Les premiers à en faire les frais sont les candidats socialistes qui ont subi dimanche une véritable claque. Si Laurent Fabius, Michel Sapin ou Claude Bartolone, qui se présentaient comme simples conseillers municipaux dans leur ville, sont réélus dès le premier tour, le PS recule quasiment partout d’une bonne dizaine de points. Gérard Collomb à Lyon (35,8 %) et François Rebsamen à Dijon (44,3 %), réélus au premier tour en 2008 avec respectivement 53,1 % et 56,2 %, devront attendre le second tour. Tout comme Johanna Rolland (34,5 %), qui succède à Nantes à Jean-Marc Ayrault (55,7 % en 2008). À Lille, Martine Aubry est en ballottage favorable, mais avec 34,9 % contre 46 % en 2008. Le PS, qui a perdu dix-huit villes dès le premier tour, dont Niort et Clamart, pourrait en perdre une quarantaine encore dimanche, dont Pau, Reims, Quimper, Amiens, Valence, Toulouse et Strasbourg.

La grève des urnes des électeurs de gauche fait à l’inverse le succès de la droite. Sans vraiment progresser en voix, ce qui serait la marque d’une adhésion à son projet, les candidats UMP ou UDI sont très fréquemment devant la gauche. La plupart, dont beaucoup avaient été en difficulté en 2008, sont réélus dès le premier tour : Alain Juppé à Bordeaux, Jean-François Copé à Meaux, Christian Jacob à Provins, Xavier Bertrand à Saint-Quentin, André Santini à Issy-les-Moulineaux… Et Jean-Claude Gaudin est en passe de conserver son fauteuil à Marseille.

Ces succès de la droite sont toutefois masqués par le retour du FN sur la scène des municipales, le parti frontiste voit l’élection de son secrétaire général à Hénin-Beaumont (50,26 %). L’électorat de Marine Le Pen à la présidentielle, qui à 40 % s’est abstenu, s’est fortement mobilisé dans les villes où le FN présentait des listes. En position de se maintenir dans 229 villes de plus de 10 000 habitants, le parti d’extrême droite est en tête dans 17 d’entre elles, mais ne sera vraisemblablement en mesure de l’emporter que dans une poignée : Fréjus et Saint-Gilles notamment, ainsi qu’à Béziers où il a six candidats sur la liste de Robert Ménard. Il vise surtout une implantation locale avec l’élection d’un millier de conseillers municipaux. Un objectif modeste, déjà à moitié atteint avec l’élection dimanche de 473 conseillers municipaux sur près de… 168 000. Dont 2 036 conseillers municipaux du Front de gauche.

Dans un contexte où plus que le « tous pourris » c’est le « tous pareils » qui alimente la démobilisation des électeurs, les listes du Front de gauche (FG) et d’Europe Écologie-Les Verts (EELV) résistent d’autant mieux qu’elles se sont démarquées des socialistes.
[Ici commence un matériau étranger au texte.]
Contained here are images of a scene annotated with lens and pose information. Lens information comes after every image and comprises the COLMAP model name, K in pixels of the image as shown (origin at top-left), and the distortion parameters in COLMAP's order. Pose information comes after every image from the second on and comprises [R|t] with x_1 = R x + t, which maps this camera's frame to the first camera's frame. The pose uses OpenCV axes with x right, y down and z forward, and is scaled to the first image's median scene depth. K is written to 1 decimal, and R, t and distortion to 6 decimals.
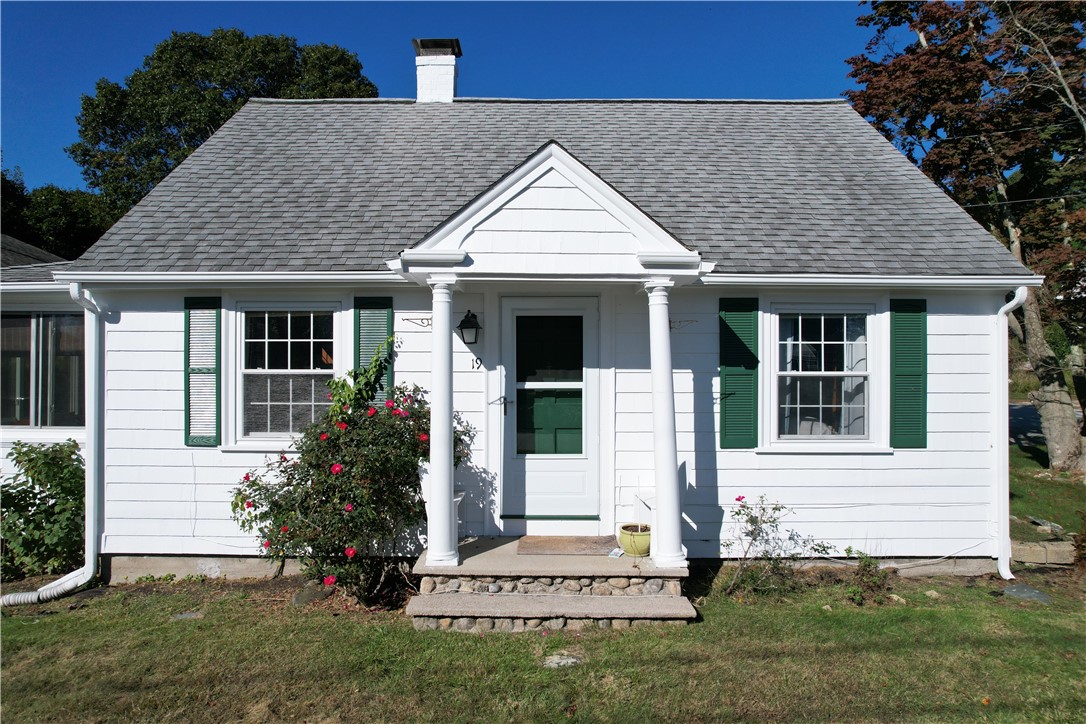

C’est flagrant à Grenoble, où EELV et le PG étaient ensemble. Vrai aussi à Évry, ville de Manuel Valls, où le FG obtient 15,1 %. En revanche, à Avignon, où la liste du FG (12,5 %) était menée par un vice-président PCF du conseil général socialiste, elle perd 1,7 point par rapport au score du seul PCF en 2008. Selon le Parti de gauche, les 600 listes autonomes du Front de gauche rassemblent en moyenne 11,43 %. Le résultat moyen des 95 listes EELV quand les écolos se présentaient seuls est de 9,69 %. Et de 15,31 % pour les 82 listes communes à EELV et au FG. Une voie à creuser.